A 13-year-old boy died Thursday, Jan. 29, after a shark attacked him off Del Chifre beach in Olinda, a seaside city in Brazil’s Recife metro area, state authorities said. Friends pulled the teen from the water, but he was pronounced dead at a local hospital.
The death thrusts fresh attention on a stretch of Brazil’s northeast coast that has logged dozens of shark incidents since the early 1990s. Pernambuco’s State Committee for Monitoring Shark Incidents said the boy, identified by family as Deivson Rocha Dantas, suffered a catastrophic bite to his right thigh and could not be resuscitated. Officials noted warning signs were posted at the beach and said they would expand monitoring and revive a long-suspended program to track sharks. The attack came as the region grapples with recurring encounters that have spurred debate over signage, patrols and human activity near river mouths and ports.
Witnesses told local outlets the attack happened in the early afternoon as the teen played in the shallows with friends. After the strike, youths and other beachgoers dragged him to the sand and tried to stanch the bleeding. He was taken to Tricentenário Hospital in the Bairro Novo neighborhood, where emergency physician Levy Dalton said the boy had arrived in cardiac arrest with a severe wound to the upper right thigh. “Unfortunately, despite attempts at resuscitation, the injuries were incompatible with life,” Dalton said. A cousin, Lídia Emanuele, said the shark “ate almost his entire leg” and that the group initially raced for help before realizing an ambulance would take time to reach the site.

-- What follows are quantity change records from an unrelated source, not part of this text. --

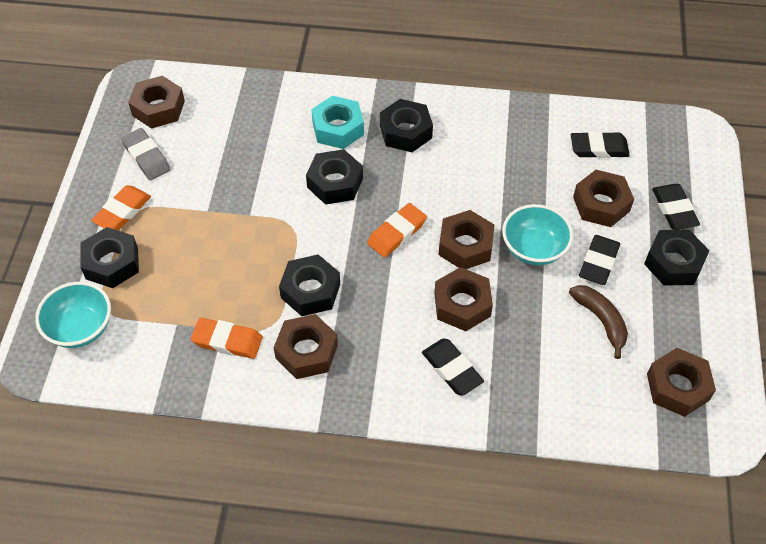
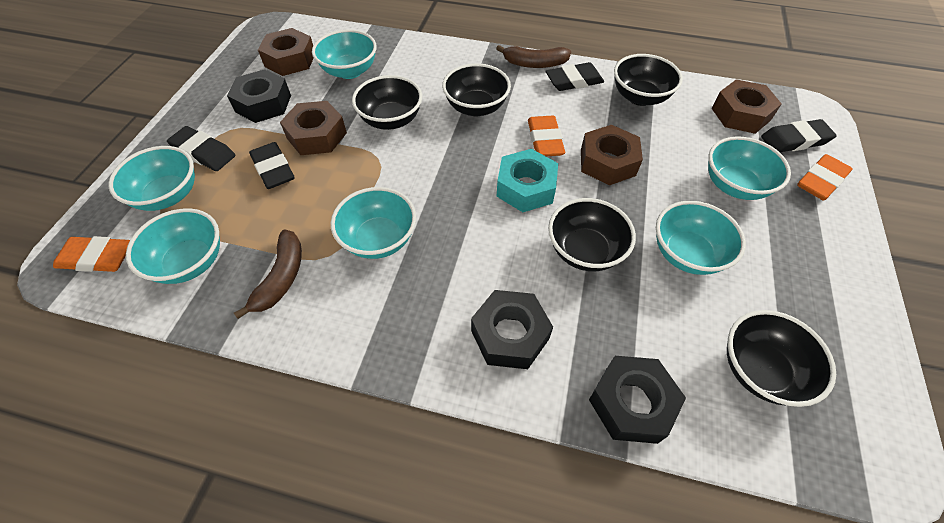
black bowl: 0 -> 5
black nut: 5 -> 3
brown banana: 1 -> 2
brown nut: 6 -> 4
grey eraser: 1 -> 0
turquoise bowl: 2 -> 6

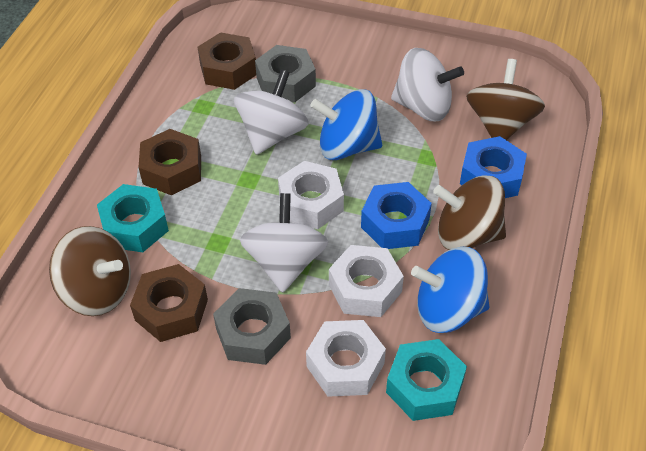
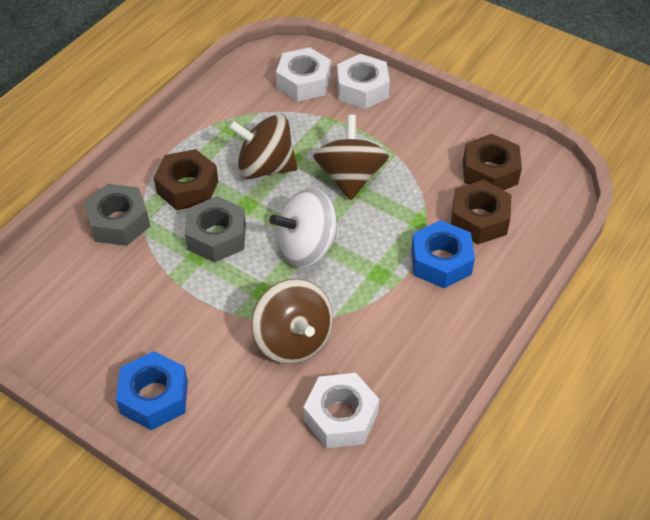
blue spinning top: 2 -> 0
turquoise nut: 2 -> 0
white spinning top: 3 -> 1

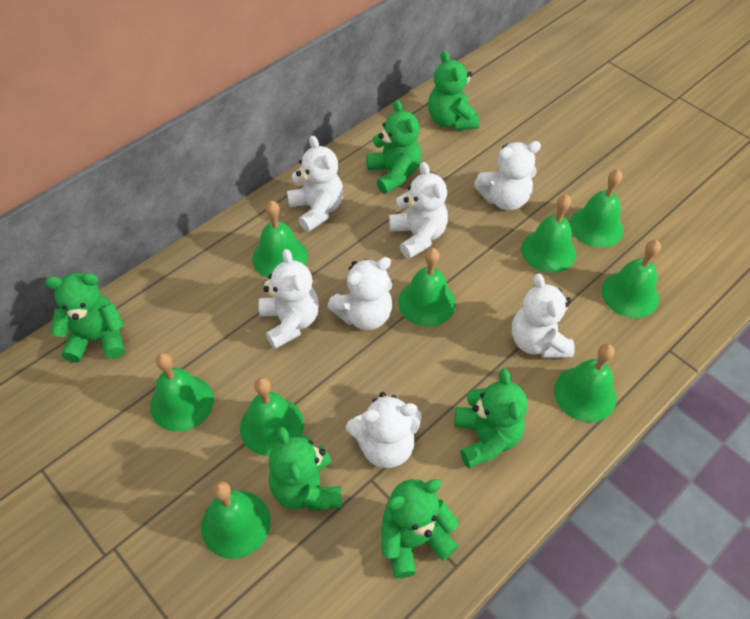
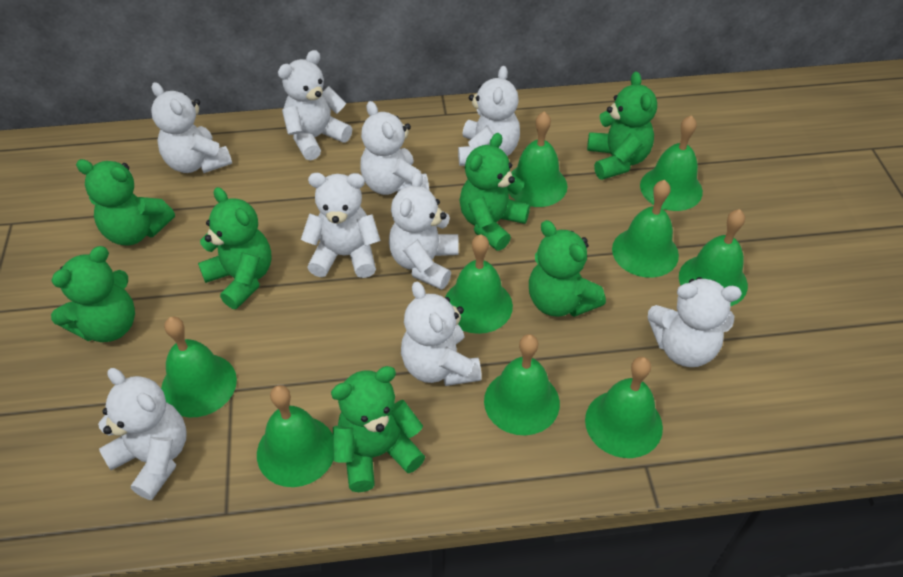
green teddy bear: 6 -> 7
white teddy bear: 7 -> 9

State officials said Pernambuco’s coast has more than 150 posted shark-risk signs, including 13 in Olinda and four at Del Chifre. The panel tracking incidents reported over 80 attacks statewide since 1992, at least 26 of them fatal not counting Thursday’s death. The committee said the species in the Olinda case was not immediately confirmed, though experts consider bull sharks common in the area’s murky, brackish waters. A technical note described the wound as approximately 33 centimeters in diameter with mixed tearing and slicing patterns consistent with large shark dentition. Authorities said patrols would be reinforced and a monitoring effort using electronic tags would be restarted in coming days.
Researchers and longtime residents point to a combination of factors behind Pernambuco’s pattern of attacks: river outflows that lower visibility, deep channels close to shore, and decades of coastal engineering tied to port development south of Recife. The Olinda shoreline, including Del Chifre, sits near the meeting of two urban rivers and an inlet used by small craft, conditions that can concentrate bait fish and marine predators. The beach—once busy with surfers—has had periodic restrictions on nautical activities since the late 1990s and early 2000s as the state responded to the rise in incidents. Thursday’s attack is the sixth recorded at Del Chifre and the second fatal case there, according to state tallies.
In the immediate aftermath, Pernambuco’s environment secretariat said it would coordinate with civil defense and municipal authorities on increased patrols, additional signage and the return of a suspended shark-tracking program that uses microchipping and other methods to study movements along the metro coast. Forensic teams documented the wounds and notified the state coroner; the body was released to relatives on Friday, Jan. 30. Officials said species confirmation may depend on bite-pattern analysis and any tissue recovered. No timetable was given for a final incident report, but the monitoring committee said updates would be provided as new information is verified.
Neighbors described a chaotic scene that quickly turned somber. “People were yelling to get out of the water, and then we saw boys carrying him,” said a vendor who works near the access ramp and gave only her first name, Maria. A small crowd gathered by the dunes as responders arrived, while lifeguards elsewhere along the metro shoreline cautioned swimmers about murky water after recent rains. By evening, flowers and candles appeared near the beach entrance as families filtered past posted red-and-white warning signs. “It’s heartbreaking,” said Antônio Silva, who lives in the neighborhood. “You grow up here knowing the risks, but seeing a child carried from the sea is something you never forget.”
As of Tuesday, authorities said routine patrols had resumed along Olinda’s waterfront and neighboring Recife beaches while the monitoring plan is readied. The committee’s next steps include deploying additional warning placards where needed and coordinating with researchers on tagging equipment. Officials said further details on the program’s schedule are expected later this week.
Author note: Last updated February 3, 2026.